Home » Technology » Don’t Miss Comet C/2023 A3 Tsuchinshan-ATLAS: Visible with the Naked Eye in Portugal This Sunday!

Don’t Miss Comet C/2023 A3 Tsuchinshan-ATLAS: Visible with the Naked Eye in Portugal This Sunday!

A comet can be seen with the naked eye on Sunday in Portugal, in a short window of opportunity that opens at 7:35pm (Lisbon time).

This is comet C/2023 A3 Tsuchinshan-ATLAS, discovered in January 2023 by telescopes at the Tsuchinshan Observatory, in China, and confirmed by the ATLAS telescope in South Africa.

Speaking to Lusa, the astronomer Nuno Peixinho said that if the sky observation conditions are still cloudless, comet visible with the naked eye in Portugal on Sunday “40 minutes after sunset, looking to the West, that is, at 7:35 pm”.

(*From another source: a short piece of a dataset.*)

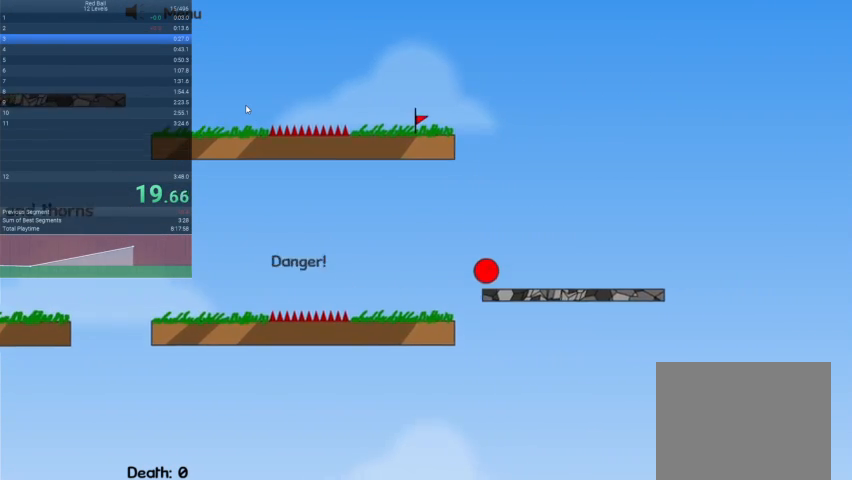
{"keys": ["left"], "events": [[233, "right", "up"], [333, "left", "down"]]}
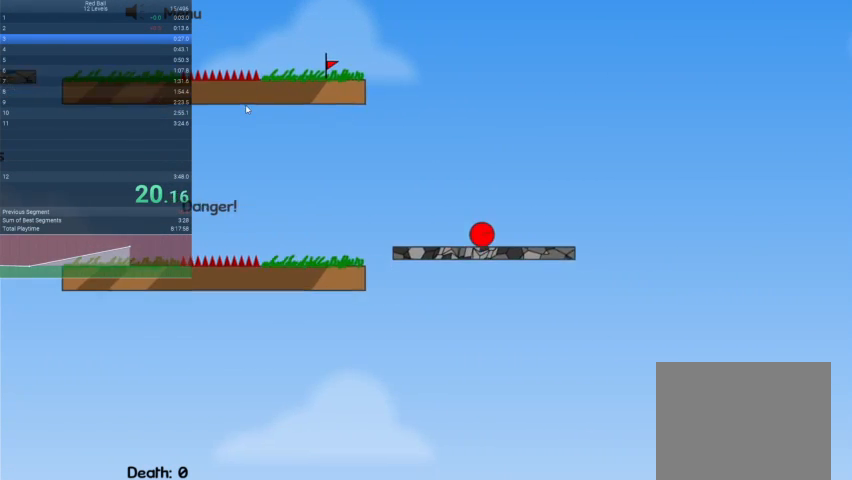
{"keys": ["left"], "events": []}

According to the researcher at the Institute of Astrophysics and Space Sciences, “the window of opportunity” to observe the comet, preferably from a place with little light pollution, is “small”, because after 8pm “it is already very low on the horizon and will be very difficult to see.”

Nuno Peixinho draws attention to “not to confuse” the comet with “the strong brightness of the planet Venus”, which, in the distance, will be on the left.

On Sunday, the Geophysical and Astronomical Observatory of the University of Coimbra will promote an observation session between 7:20 pm and 8 pm.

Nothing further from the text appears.